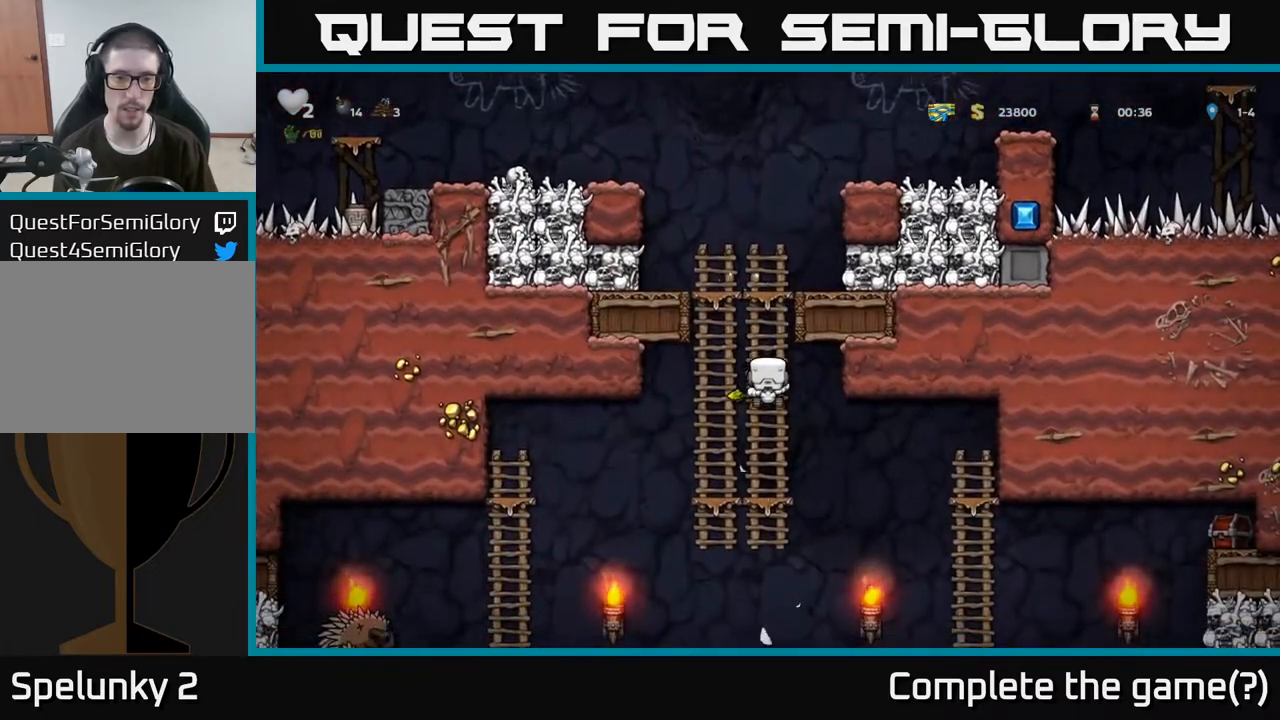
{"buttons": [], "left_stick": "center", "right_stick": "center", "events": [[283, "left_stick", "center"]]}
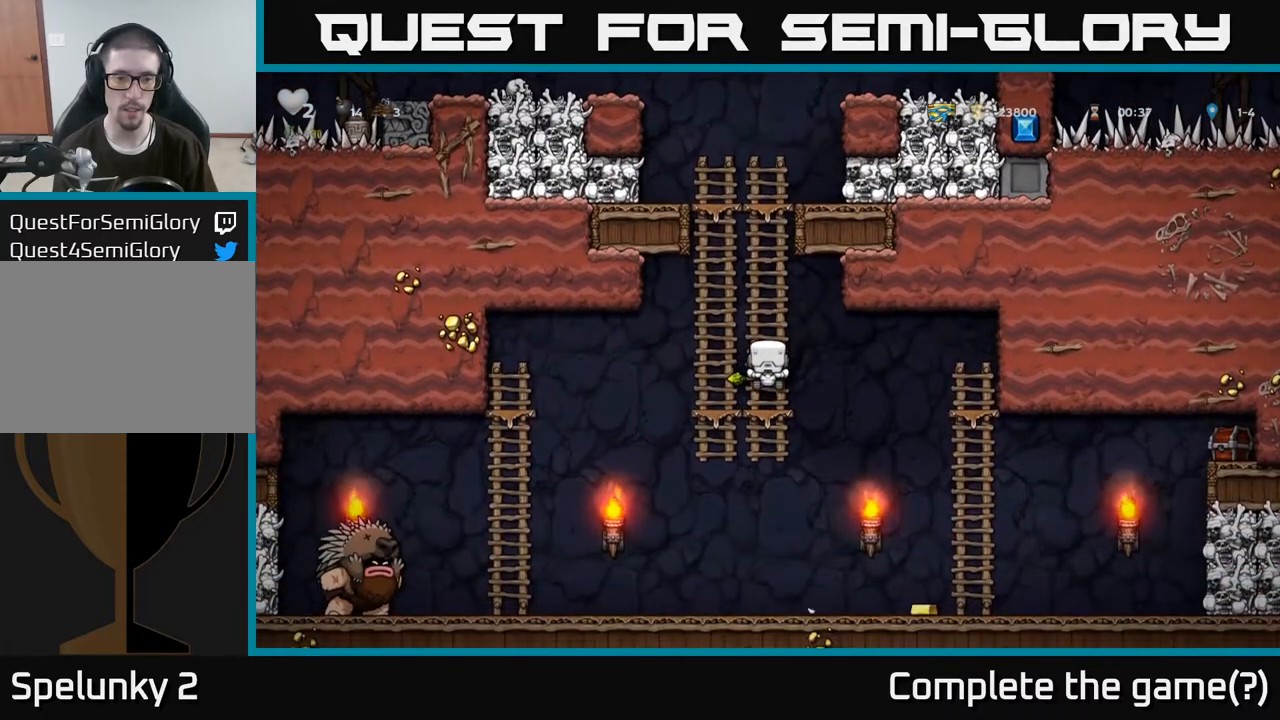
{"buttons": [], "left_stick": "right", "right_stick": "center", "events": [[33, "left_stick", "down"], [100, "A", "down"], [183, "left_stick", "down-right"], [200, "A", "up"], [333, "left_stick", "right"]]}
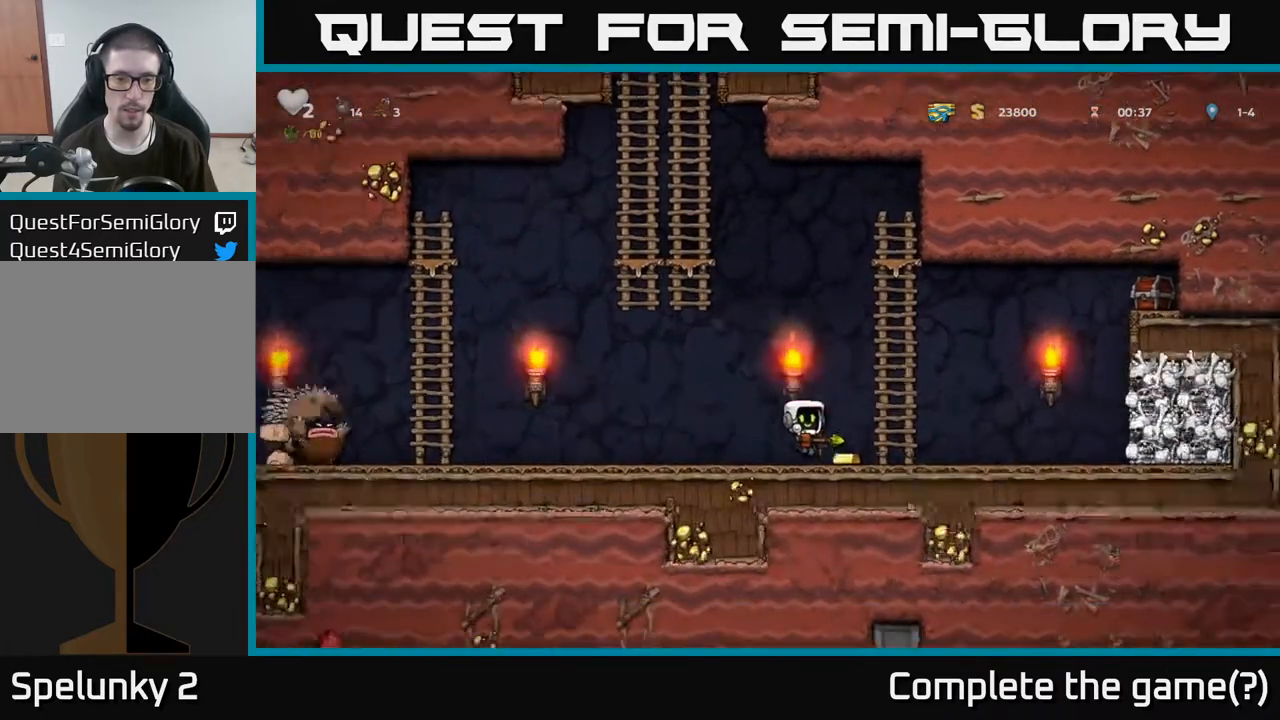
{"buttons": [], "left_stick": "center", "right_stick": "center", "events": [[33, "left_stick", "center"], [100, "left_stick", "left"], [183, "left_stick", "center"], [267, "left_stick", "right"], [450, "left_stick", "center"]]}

WHAT TO WORK ON:
Please retype the material above exactly, and omit its images.

RESPONSE TO THIS TASK:
{"buttons": [], "left_stick": "center", "right_stick": "center", "events": [[283, "left_stick", "center"]]}
{"buttons": [], "left_stick": "right", "right_stick": "center", "events": [[33, "left_stick", "down"], [100, "A", "down"], [183, "left_stick", "down-right"], [200, "A", "up"], [333, "left_stick", "right"]]}
{"buttons": [], "left_stick": "center", "right_stick": "center", "events": [[33, "left_stick", "center"], [100, "left_stick", "left"], [183, "left_stick", "center"], [267, "left_stick", "right"], [450, "left_stick", "center"]]}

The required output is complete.